Leaders from all those organizations came to the dinner.
The invocation was given by the Rev. Jeffery Ott, pastor of Our Lady of Lourdes Catholic Church, a request that Anderson had made.
“You learn as a young Catholic school boy that self-promotion is a mortal sin,” Anderson told the audience. “That’s why I brought my pastor.”
After thanking his wife, Sue Kent Anderson, and the entire Delta team, Anderson explained how he viewed his role in business.
“In this life, when you have this kind of job or this kind of responsibility, we have a much more important obligation than a return on capital,” Anderson said.
The Rotary Club of Atlanta recently elected its future leadership.
Builder Tommy Holder will be president of the club from 2014-2015. Clark Dean will be secretary; Tom Chubb — treasurer; Dave Moody — vice president of club service; Cannon Carr — vice president of vocational service; and Jim Munson — vice president of international.

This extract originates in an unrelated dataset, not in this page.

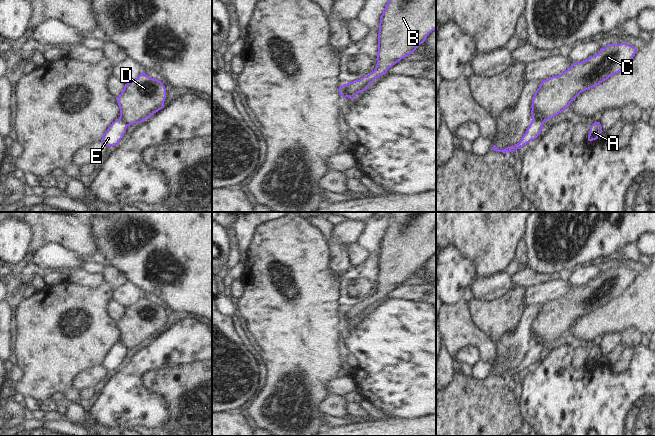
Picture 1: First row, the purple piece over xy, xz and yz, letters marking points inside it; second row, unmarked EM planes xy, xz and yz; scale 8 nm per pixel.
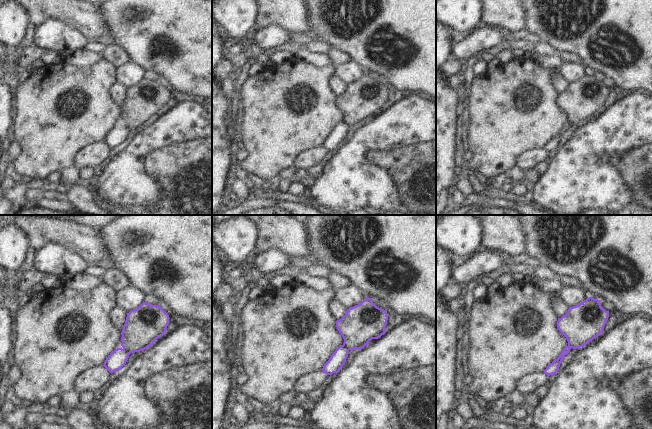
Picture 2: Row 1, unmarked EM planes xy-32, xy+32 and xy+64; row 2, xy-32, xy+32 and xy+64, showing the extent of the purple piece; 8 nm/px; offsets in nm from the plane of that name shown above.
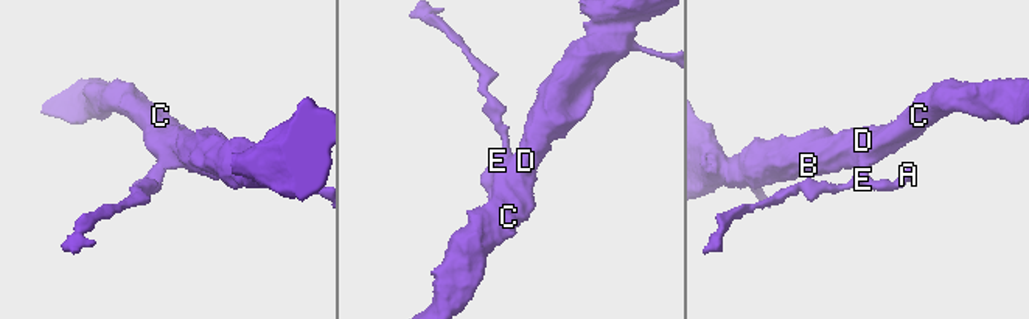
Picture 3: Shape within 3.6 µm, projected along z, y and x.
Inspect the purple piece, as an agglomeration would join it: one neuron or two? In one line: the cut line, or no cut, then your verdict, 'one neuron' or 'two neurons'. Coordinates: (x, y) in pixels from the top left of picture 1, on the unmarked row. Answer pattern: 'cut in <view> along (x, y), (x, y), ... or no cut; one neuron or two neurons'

Back in 1972, Villa International opened its doors as a short-term residence for guests — primarily international researchers at the CDC and Emory University’s Rollins School of Public Health. Since then, the Clifton Road villa has hosted nearly 25,000 guests from 147 countries. Villa International held its annual wine-and-cheese tasting Viva Villa event on the afternoon of Nov. 3 to benefit the facility. It showcased recent renovations that were made possible by a grant from the Robert W. Woodruff Foundation and other donors.
Camille Gaffron is Villa International’s executive director; and Tony Callaway is its director of development. Carol Dew is chairing the Viva Villa event.